Georgetown University’s Newspaper of Record since 1920

The Hoya

Georgetown University’s Newspaper of Record since 1920

The Hoya

Georgetown University’s Newspaper of Record since 1920

The Hoya

Venezuela Desperately Needs Democracy, Says Former Venezuelan Politican at GU

Venezuela is currently a country in disarray under the rule of former Lt. Colonel Hugo Chavez, according to former Gov. of Carabobo Province Henrique Salas Romer. In a speech Wednesday in Copley Formal Lounge, the former Venezuelan presidential candidate spoke about the need for democratic institutions to improve and a focus on strengthening local government in order to prevent a divided Venezuela.

Romer, who led the Proyecto Venezuela Party in the 1998 elections, claims that Chavez is losing respect, not just in Venezuela but also globally. This loss of respect, Romer said, can be attributed to the ongoing negotiations with Iraqi President Saddam Hussein. These negotiations are increasingly isolating Venezuela from global trade and investment, which could endanger the country’s economic future.

Chavez was elected President in 1998 after his Movimento Quinta Republic), or Fifth Republic Movement, defeated the two parties that had enjoyed control of power for more than forty years.

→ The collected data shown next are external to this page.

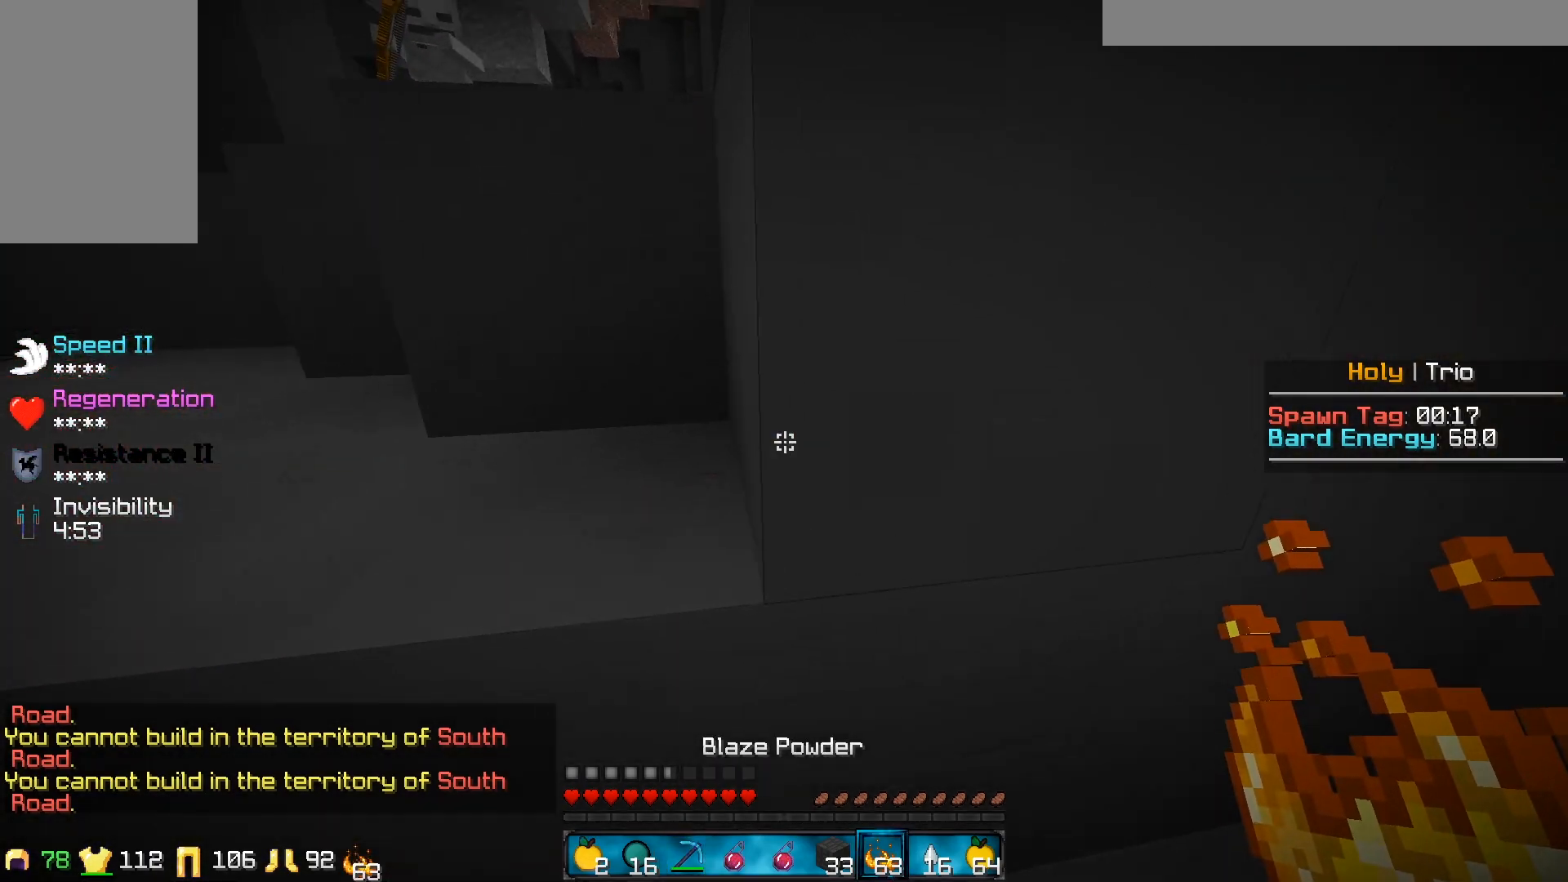
{"keys": ["d"], "mouse": [], "events": [[283, "w", "up"]]}
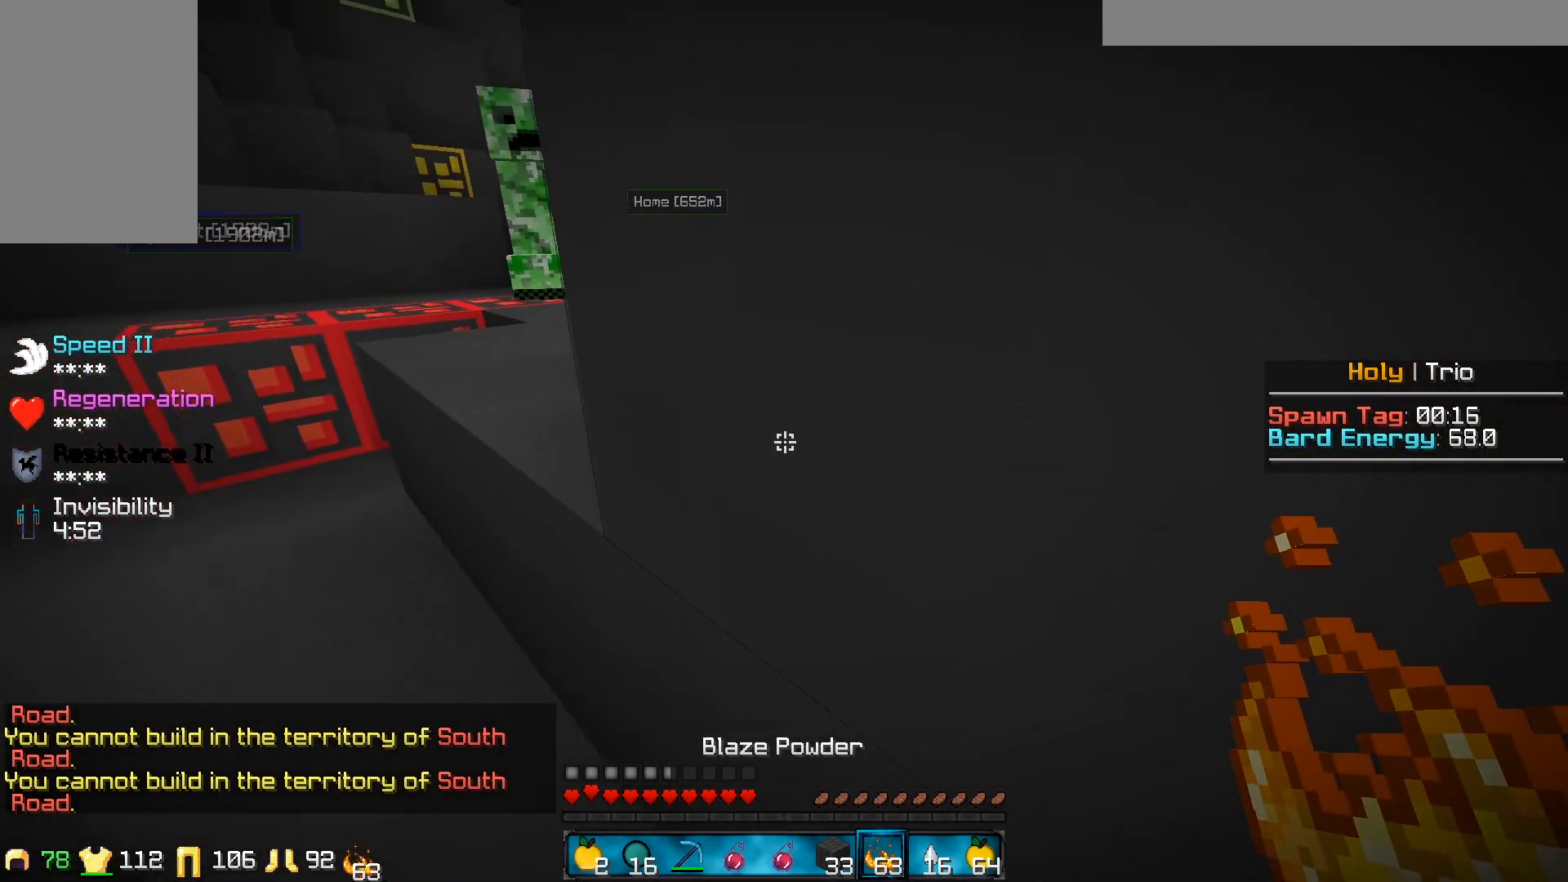
{"keys": [], "mouse": [], "events": [[83, "d", "up"]]}
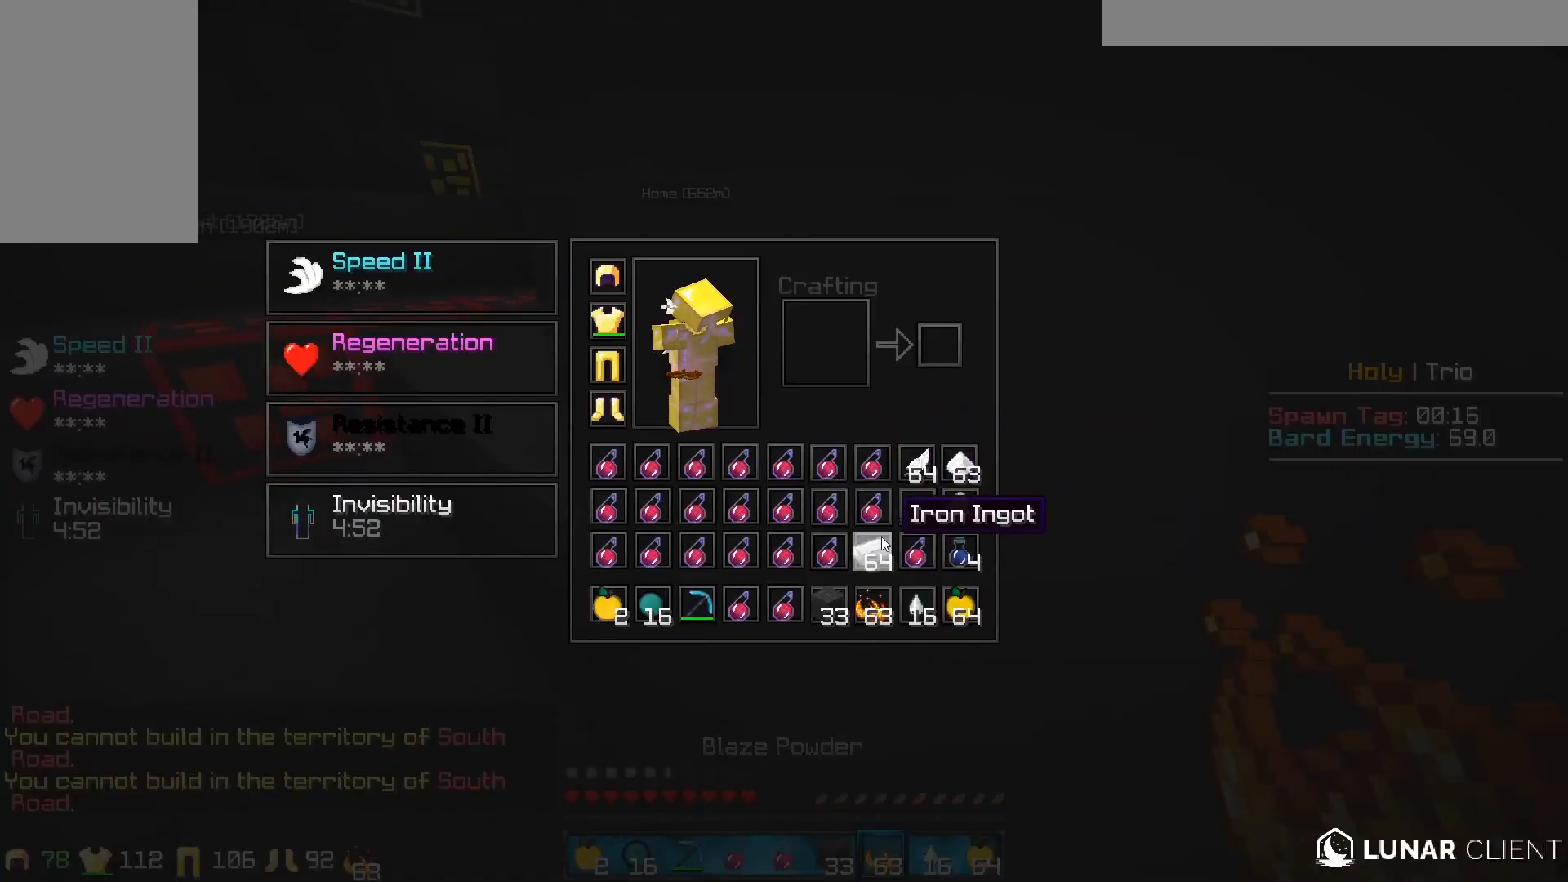
{"keys": ["w"], "mouse": [], "events": [[300, "w", "down"]]}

The VR was able to defeat COPEI, the Social Christian Party led by Pres. Rafael Caldera, and Accion Democratica (Democratic Action party) led by Carlos Andres Perez. COPEI had been discredited by a growing economic crisis. Furthermore, the two parties were weakened by the lack of a presidential candidate. Instead, the two parties threw their support behind Romer, who finished with nine percent of the vote.

“I was part of a growing regional party,” Romer said. “[But we weren’t successful because] the people were voting for retaliation against the two popular parties”.

Romer said the problems in Venezuela have several causes. The combined impact of falling petroleum prices, mounting foreign debt and the relentless assault of globally mobile finance capital have led to escalating inflation and interest rates. A further result is the drastic decline in living standards in Venezuela since the mid-1980s.

Romer said he sees Chavez’s decline as fueled by his relationships with United States enemies such as Hussein and by a dangerous guerilla movement.

Chavez was attacked in the media for traveling to Europe to meet with world leaders shortly after Sept. 11.

“The press thought he was acting like he was on some honeymoon, meeting with British Prime Minister Tony Blair and Queen Elizabeth,” Romer said. Chavez also went [to pursue] business interests. He met with Hussein shortly after departing England. These relations with US enemies puts Chavez at a risk of alienating risk Venezuela’s largest trading partner, Romer said. These negotiations between Venezuela and Iraq are looking to mend relations with OPEC and control the supply of oil and keep prices high.

The situation with Iraq has played a role in U.S.-Venezuelan interactions. Senator Joe Lieberman (D-Conn.) stressed the need for the U.S. to eliminate Hussein as a threat in a recent Georgetown speech. If the U.S. were to destroy Hussein’s regime, the relationship with Venezuela, which counts on oil from Iraq, would become more strained. Venezuela is one the United States’ top foreign oil suppliers. This would give some leverage to Chavez in negotiating with Washington. The benefits for Venezuela would be continued US trade, investment and technology, which are greatly needed, he said.

Romer also saw the guerilla movement as a threat to Venezuela’s security in the future. The support that Chavez received from the Stalinist Communist party and the Movement Toward Socialism has led to the reemergence of military and authoritarian political figures in Latin America. The threat for a divided Venezuela exists as long as the guerilla movement exists, according to Romer.

The solution to reform in Venezuela, Romer said, is to strengthen local government. The Proyecto Venezuela seeks to empower local communities to have a voice in their government. While not giving any specific examples, Romer sees this strengthening of local governments as a guide to “make Venezuela become more mature and make it easier to elect a new president who will begin create social and economic reforms.”

Romer likened society to the human body, which needs a capillary system to move blood to all parts of the body. Likewise, he said, a country needs to integrate all parts of society in order for the country to run efficiently and properly.

The key challenge in Venezuela and all of Latin America, according to Romer, is “to vertebrate the country by strengthening local government. In order to do this, we must strengthen the economy from the bottom up.”

The speech was sponsored by the Center for Latin American Studies and the Edmund A. Walsh School of Foreign Service.